* _Trecho do documento_
※

The Thrills
por
Juliana Zambelo
pocketbook.blogspot.com
05/08/2003
Alguns fatos são estranhos.
Às vezes algumas verdades parecem mentiras. Eis um exemplo recente:
a banda The Thrills vem da Irlanda. Com um som tão intimamente americano,
parece difícil de entender... Mas não é tanto assim,
se olharmos direito para a música pop irlandesa. Porque se por um
lado já ganharam fama vindos de lá artistas que investiam
seriamente nas raízes sonoras locais ou erguiam bandeiras brancas
para os conflitos, por outro existem nessa história dois nomes essenciais:
Van Morrison e The Commitments. Na vida real ou na ficção,
afinal, irlandeses sempre ouviram e reproduziram muita música americana,
mesmo que na hora de cantar o sotaque soe meio esquisito.
No caso do The Thrills, o sotaque
é de Dublin, terra de Oscar Wilde e U2.
Mas o primeiro álbum desse quinteto não é. "So Much
For The City", lançado no finalzinho de junho na Europa, é
californiano de corpo, alma e coração. Ele foi gravado quase
todo em Los Angeles e demonstra isso em cada nota. De Beach
Boys a Grandaddy e passando
por Byrds, as comparações
mais certas são todas vindas da costa leste dos Estados Unidos.
Influenciado pelo pop mais clássico
possível, o resultado foi o mais agradável que se pode conceber.
Melodias gostosas, voz macia, muito piano, guitarras acústicas,
banjo, gaita. Tudo muito pra cima, música de verão sem problemas
e sem culpa. Simples assim. Mas é tão bacana que, o que poderia
ser a receita de algo medíocre, rendeu um ótimo disco.
Bom o suficiente para ligar o Thrills
a uma banda do tamanho do R.E.M..
Afinal essa tinha sido, quem sabe só até agora, a última
banda pop a fazer um belo sucesso comercial com músicas tão
cheias de referências a uma sonoridade tradicional norte-americana.
Mas não se pode, por isso, dizer que esses irlandeses façam
alt-country – apesar de eventualmente já terem sido definidos assim.
Eles são alegres e desencanados demais para seguirem de verdade
essa estrada.
"So Much For The City" abre com piano,
bateria leve e banjo. É "Santa Cruz (You’re Not That Far)", que
de repente vai ganhando força e velocidade, chegando no refrão
com backing vocals a la anos 60 e desaguando num solo de gaita. Um começo
muito feliz. "Big Sur" vem em seguida com cara de favorita (ao menos da
banda), já que seu primeiro verso é o próprio nome
do disco. E não é que acaba mesmo sendo a melhor faixa do
álbum? É nela que vem encaixada a referência a mais
uma influência da banda nos versos "Hey, hey, you're the monkees
/ And people said you monkeyed around", emprestados do clássico
tema dos – claro - Monkees.

※

Imagens com coordenadas de pontos-chave
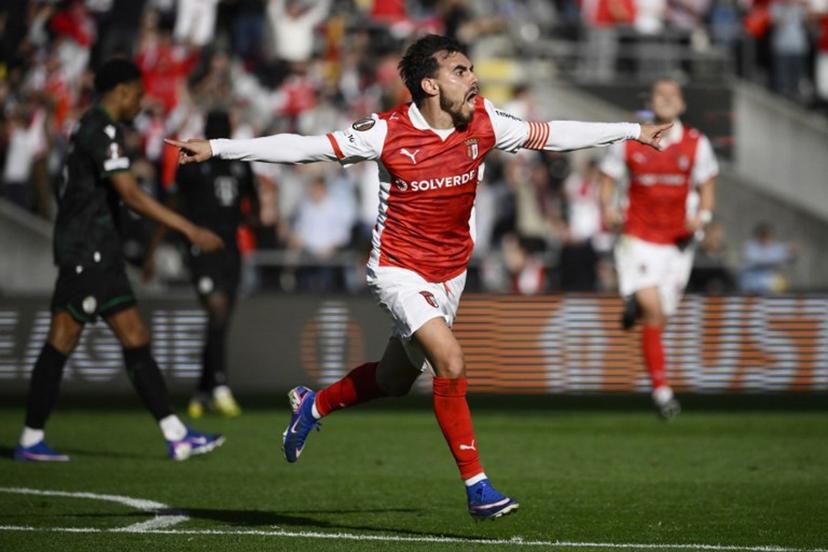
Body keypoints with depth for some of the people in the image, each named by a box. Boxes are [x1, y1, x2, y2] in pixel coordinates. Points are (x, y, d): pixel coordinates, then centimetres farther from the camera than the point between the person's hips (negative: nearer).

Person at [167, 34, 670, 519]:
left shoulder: (483, 123, -7)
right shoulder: (387, 133, -19)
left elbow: (552, 134, 5)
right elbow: (301, 147, -15)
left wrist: (632, 131, 8)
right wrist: (217, 148, -19)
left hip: (451, 274, 6)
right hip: (400, 271, -6)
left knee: (394, 381, 18)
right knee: (451, 362, -25)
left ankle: (314, 405, 47)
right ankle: (476, 485, -16)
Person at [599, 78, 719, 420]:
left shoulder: (696, 144, 4)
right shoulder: (628, 142, 0)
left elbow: (706, 187, 10)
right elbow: (608, 179, 8)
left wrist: (702, 215, -11)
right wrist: (607, 208, -12)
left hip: (677, 242, 3)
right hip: (639, 239, -3)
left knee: (659, 320, 8)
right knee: (653, 309, -19)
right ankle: (661, 389, -14)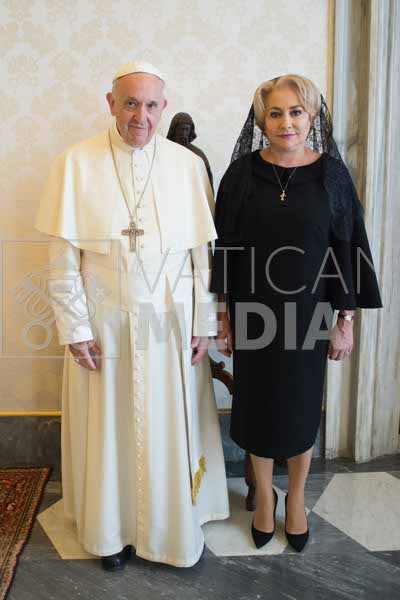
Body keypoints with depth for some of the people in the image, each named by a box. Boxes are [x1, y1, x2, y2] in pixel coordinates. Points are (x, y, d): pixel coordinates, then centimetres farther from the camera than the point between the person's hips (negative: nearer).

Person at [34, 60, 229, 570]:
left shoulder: (188, 165, 0)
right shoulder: (76, 163, -4)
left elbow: (203, 253, 1)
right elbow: (64, 258, -5)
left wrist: (204, 324, -1)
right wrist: (75, 329, -7)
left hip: (172, 324, 1)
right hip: (105, 324, 0)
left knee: (171, 428, 13)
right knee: (109, 429, 13)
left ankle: (171, 526, 37)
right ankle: (111, 531, 38)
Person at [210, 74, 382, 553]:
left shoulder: (331, 175, -3)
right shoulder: (241, 174, -3)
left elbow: (348, 248, -1)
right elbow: (224, 248, 0)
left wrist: (346, 321, -2)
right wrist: (223, 315, -1)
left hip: (308, 313, 0)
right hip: (253, 313, 1)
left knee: (301, 407, 13)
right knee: (258, 404, 12)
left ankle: (296, 498, 38)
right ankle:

※

* _Descrição da tarefa_
Redigite sem nenhuma alteração o trecho da resenha sobre o The Thrills que vai de "Melodias gostosas, voz" até "um ótimo disco.". Os registros não têm relação alguma com a resenha.

* _Resposta a seguir_
Melodias gostosas, voz macia, muito piano, guitarras acústicas,
banjo, gaita. Tudo muito pra cima, música de verão sem problemas
e sem culpa. Simples assim. Mas é tão bacana que, o que poderia
ser a receita de algo medíocre, rendeu um ótimo disco.